Aim of the exercise: Reproduce word for word every line of the entries below, from the line containing "left knee: (708, 347)" through the final line, and nothing else.

##### Record extracts

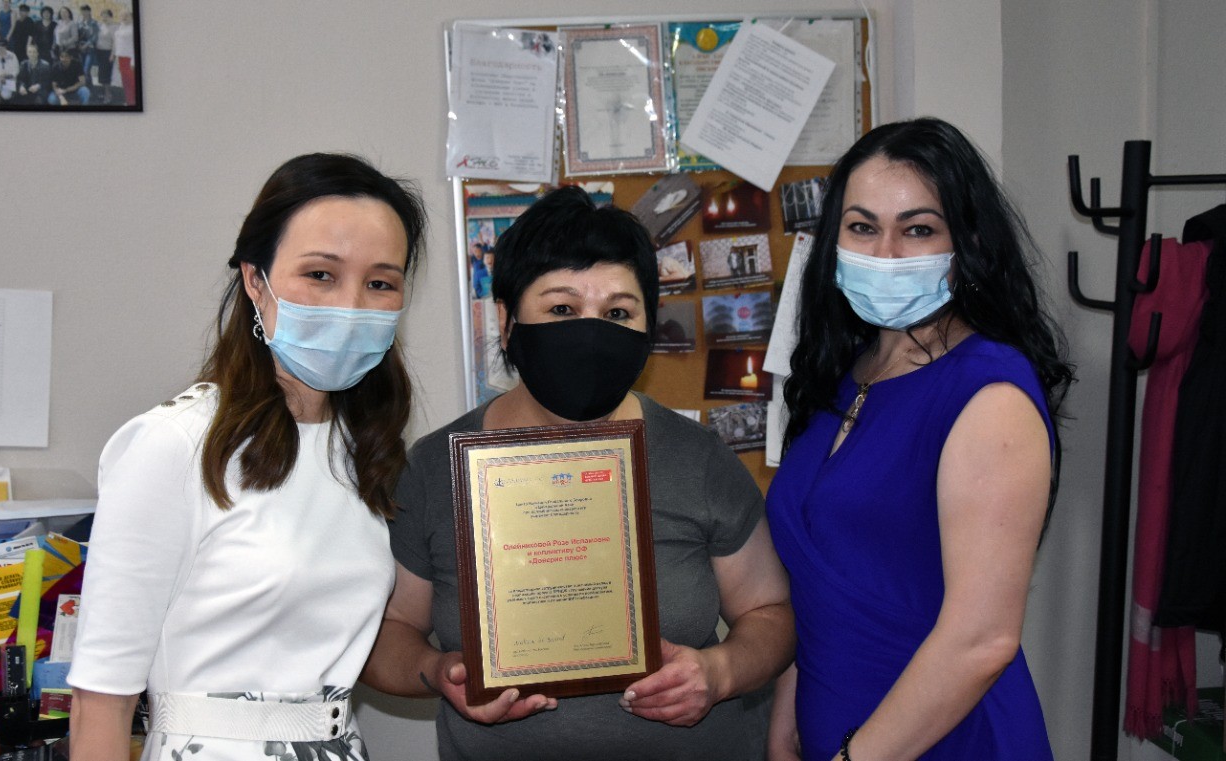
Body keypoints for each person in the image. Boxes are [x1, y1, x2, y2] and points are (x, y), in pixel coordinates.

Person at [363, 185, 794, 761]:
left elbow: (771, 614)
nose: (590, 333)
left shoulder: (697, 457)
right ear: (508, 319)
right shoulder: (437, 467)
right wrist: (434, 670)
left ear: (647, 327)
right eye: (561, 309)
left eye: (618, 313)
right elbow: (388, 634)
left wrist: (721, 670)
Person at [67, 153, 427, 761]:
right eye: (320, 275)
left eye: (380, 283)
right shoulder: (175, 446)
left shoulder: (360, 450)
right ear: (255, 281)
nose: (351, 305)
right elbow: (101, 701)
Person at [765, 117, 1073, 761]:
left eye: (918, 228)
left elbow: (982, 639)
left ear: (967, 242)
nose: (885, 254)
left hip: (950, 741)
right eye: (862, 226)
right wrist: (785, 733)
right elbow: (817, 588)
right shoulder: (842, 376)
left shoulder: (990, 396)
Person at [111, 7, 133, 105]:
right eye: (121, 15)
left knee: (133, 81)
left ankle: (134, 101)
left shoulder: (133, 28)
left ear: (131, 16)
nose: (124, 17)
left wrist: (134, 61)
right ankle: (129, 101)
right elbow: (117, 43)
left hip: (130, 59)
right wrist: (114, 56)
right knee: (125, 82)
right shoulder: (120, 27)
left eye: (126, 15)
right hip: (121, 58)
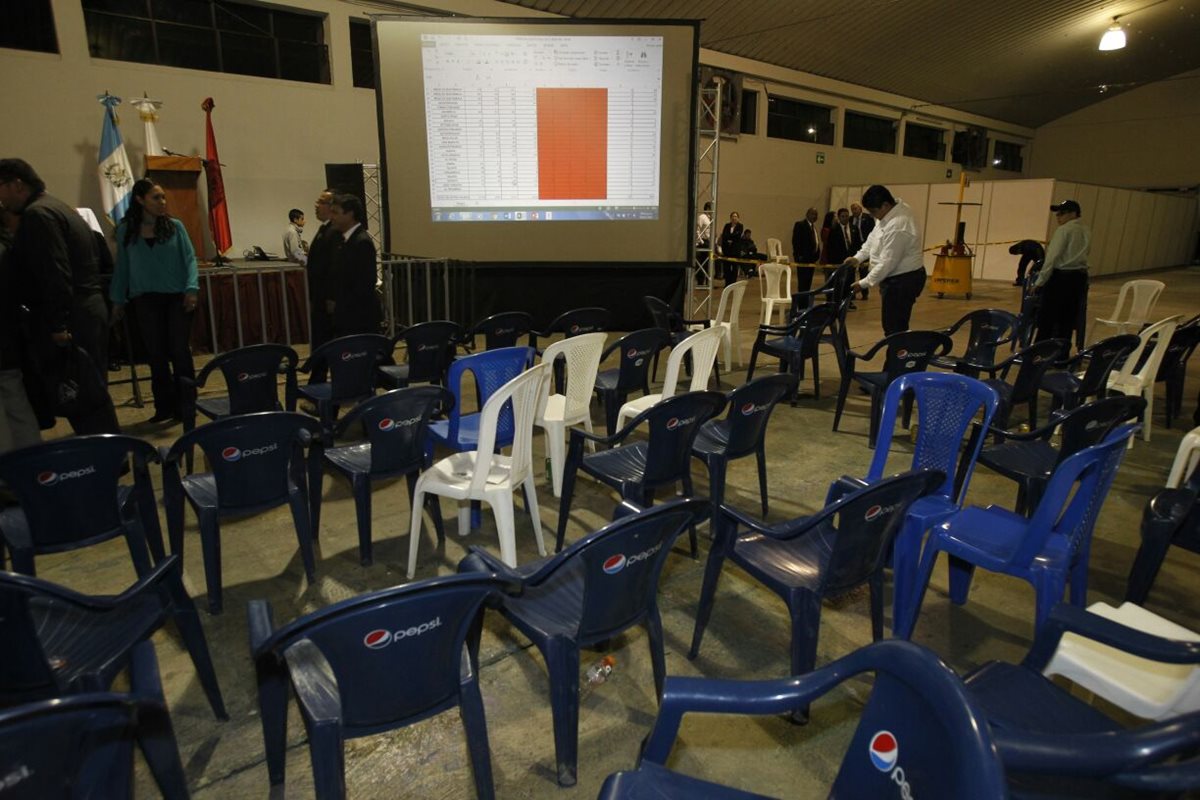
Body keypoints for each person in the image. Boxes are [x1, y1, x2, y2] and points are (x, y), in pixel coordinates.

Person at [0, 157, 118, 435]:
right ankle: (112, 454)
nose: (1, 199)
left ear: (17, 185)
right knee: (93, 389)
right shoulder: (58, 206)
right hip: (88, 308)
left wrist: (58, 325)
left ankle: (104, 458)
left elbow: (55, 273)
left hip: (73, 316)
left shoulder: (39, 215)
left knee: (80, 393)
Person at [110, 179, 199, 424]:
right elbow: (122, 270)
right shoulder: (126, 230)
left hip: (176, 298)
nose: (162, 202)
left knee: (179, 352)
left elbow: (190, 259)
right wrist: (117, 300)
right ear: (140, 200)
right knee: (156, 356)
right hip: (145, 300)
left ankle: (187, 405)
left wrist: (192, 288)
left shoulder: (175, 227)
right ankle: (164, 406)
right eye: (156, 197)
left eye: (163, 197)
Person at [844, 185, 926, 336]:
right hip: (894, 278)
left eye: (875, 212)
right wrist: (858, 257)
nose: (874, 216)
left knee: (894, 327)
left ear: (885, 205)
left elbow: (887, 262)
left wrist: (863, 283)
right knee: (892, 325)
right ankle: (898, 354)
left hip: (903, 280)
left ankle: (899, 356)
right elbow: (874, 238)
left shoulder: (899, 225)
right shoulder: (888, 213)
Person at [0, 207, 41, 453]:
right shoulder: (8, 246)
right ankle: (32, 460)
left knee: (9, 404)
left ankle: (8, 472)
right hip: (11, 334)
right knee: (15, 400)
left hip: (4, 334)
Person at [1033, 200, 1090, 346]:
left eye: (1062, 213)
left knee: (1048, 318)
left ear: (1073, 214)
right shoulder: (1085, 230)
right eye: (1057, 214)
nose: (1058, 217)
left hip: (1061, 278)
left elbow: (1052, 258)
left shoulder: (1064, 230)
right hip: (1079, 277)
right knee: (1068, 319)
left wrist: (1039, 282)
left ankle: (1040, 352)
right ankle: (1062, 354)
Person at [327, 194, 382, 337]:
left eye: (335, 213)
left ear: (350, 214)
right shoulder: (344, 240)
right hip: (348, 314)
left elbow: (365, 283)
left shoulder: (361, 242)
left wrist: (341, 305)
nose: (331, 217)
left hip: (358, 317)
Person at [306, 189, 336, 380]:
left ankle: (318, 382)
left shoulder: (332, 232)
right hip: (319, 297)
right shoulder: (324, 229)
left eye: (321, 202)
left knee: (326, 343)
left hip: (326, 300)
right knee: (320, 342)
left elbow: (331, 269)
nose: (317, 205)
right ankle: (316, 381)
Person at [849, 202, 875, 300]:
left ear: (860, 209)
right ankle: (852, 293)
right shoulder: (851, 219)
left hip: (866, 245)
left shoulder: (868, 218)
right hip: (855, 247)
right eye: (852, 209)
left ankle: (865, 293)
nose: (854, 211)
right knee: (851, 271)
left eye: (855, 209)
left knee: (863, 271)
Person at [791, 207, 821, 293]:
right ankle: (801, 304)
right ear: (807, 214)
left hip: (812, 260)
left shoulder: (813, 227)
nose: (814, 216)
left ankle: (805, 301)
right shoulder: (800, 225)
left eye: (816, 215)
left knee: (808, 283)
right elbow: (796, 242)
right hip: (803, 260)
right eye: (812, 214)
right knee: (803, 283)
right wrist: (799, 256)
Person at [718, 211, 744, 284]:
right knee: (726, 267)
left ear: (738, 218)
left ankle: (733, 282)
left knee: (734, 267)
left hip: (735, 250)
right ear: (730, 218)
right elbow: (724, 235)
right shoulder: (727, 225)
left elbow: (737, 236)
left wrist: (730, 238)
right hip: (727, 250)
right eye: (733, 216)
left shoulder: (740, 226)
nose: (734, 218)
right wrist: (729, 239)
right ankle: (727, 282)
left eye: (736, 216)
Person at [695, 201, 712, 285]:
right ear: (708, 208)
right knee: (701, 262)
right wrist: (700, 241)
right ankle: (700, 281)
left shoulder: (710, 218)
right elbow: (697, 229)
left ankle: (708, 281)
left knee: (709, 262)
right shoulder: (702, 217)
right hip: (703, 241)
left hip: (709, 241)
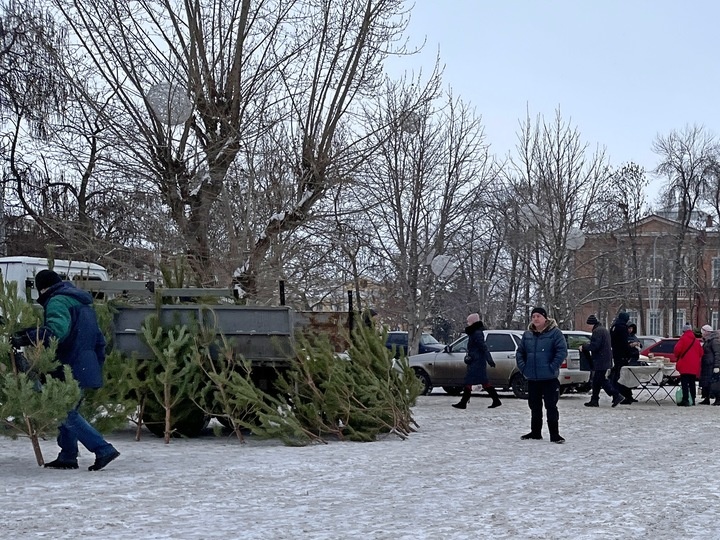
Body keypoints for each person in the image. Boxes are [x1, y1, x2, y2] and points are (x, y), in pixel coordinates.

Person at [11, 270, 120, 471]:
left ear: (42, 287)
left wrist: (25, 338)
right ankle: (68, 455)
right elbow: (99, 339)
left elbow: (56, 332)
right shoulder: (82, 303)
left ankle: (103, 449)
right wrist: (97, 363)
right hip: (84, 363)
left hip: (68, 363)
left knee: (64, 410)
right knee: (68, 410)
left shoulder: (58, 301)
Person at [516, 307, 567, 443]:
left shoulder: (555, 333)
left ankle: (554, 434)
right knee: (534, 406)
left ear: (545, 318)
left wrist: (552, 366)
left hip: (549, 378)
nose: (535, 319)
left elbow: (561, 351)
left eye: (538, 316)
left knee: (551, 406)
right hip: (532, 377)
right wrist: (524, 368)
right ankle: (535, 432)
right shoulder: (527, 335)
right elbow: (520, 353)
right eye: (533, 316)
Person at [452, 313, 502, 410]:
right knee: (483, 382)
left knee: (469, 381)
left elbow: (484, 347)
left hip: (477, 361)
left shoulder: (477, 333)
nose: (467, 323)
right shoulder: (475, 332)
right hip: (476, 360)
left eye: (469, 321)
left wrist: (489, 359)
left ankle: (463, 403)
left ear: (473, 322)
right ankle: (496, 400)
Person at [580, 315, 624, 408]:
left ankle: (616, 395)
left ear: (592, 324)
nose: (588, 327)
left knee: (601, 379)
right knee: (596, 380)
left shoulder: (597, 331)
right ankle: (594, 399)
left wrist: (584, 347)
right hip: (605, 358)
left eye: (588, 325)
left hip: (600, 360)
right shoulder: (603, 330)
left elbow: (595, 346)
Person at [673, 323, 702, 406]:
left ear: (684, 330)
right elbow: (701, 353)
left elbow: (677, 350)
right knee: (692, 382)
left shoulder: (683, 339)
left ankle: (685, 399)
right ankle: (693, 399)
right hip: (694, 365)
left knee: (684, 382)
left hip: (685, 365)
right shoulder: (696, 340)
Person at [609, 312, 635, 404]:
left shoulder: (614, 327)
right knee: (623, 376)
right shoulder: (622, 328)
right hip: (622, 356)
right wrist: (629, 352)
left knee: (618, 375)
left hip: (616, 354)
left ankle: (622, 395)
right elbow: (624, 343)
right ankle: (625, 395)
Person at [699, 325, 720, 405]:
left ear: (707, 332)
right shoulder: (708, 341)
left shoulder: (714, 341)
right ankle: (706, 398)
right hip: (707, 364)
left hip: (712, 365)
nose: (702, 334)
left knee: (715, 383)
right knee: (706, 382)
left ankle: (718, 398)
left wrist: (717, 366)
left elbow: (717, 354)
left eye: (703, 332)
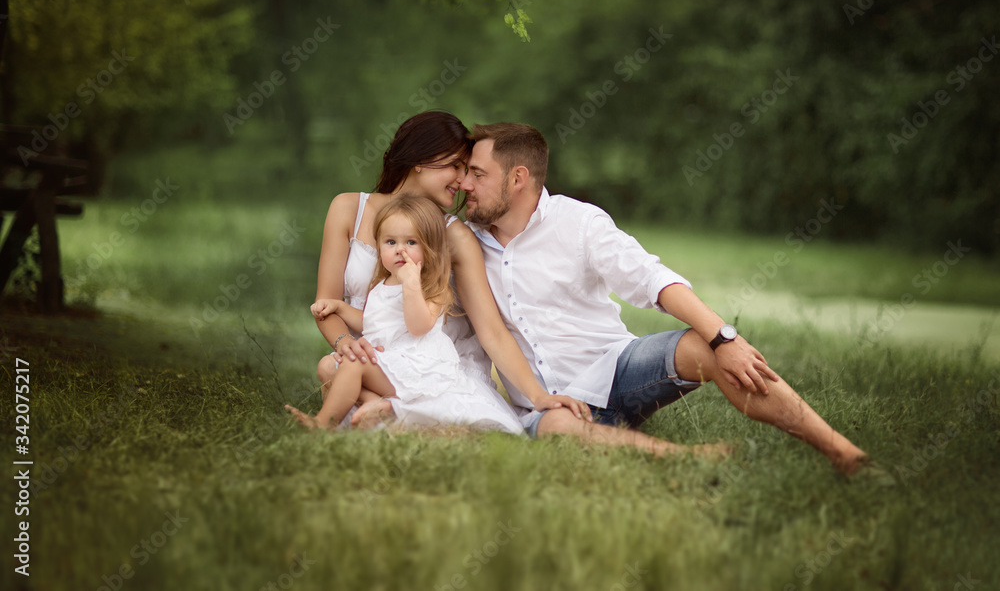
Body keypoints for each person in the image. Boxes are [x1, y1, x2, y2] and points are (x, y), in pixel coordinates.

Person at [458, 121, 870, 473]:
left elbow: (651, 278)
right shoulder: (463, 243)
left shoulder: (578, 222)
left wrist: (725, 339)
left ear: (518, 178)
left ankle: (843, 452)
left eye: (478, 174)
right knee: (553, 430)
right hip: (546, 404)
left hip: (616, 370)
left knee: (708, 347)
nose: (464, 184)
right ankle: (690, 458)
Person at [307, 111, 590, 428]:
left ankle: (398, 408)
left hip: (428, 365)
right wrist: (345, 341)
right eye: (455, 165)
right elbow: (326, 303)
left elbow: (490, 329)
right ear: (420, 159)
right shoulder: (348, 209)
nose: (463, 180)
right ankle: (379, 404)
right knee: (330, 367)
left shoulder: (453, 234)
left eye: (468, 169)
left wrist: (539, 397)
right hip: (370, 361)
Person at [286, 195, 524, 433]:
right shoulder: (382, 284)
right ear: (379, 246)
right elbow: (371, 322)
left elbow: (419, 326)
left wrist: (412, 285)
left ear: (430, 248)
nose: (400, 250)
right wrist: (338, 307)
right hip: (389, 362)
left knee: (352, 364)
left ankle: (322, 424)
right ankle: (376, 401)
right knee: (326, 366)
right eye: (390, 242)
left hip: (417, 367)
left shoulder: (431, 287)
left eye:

##########

Solution for this task:
left knee: (708, 347)
nose: (464, 184)
right ankle: (690, 458)
Person at [307, 111, 590, 428]:
left ankle: (398, 408)
left hip: (428, 365)
right wrist: (345, 341)
right eye: (455, 165)
right elbow: (326, 303)
left elbow: (490, 329)
right ear: (420, 159)
right shoulder: (348, 209)
nose: (463, 180)
right ankle: (379, 404)
right knee: (330, 367)
left shoulder: (453, 234)
left eye: (468, 169)
left wrist: (539, 397)
right hip: (370, 361)
Person at [286, 195, 524, 433]:
right shoulder: (382, 284)
right ear: (379, 246)
right elbow: (371, 322)
left elbow: (419, 326)
left wrist: (412, 285)
left ear: (430, 248)
nose: (400, 250)
right wrist: (338, 307)
right hip: (389, 362)
left knee: (352, 364)
left ankle: (322, 424)
right ankle: (376, 401)
right knee: (326, 366)
right eye: (390, 242)
left hip: (417, 367)
left shoulder: (431, 287)
left eye:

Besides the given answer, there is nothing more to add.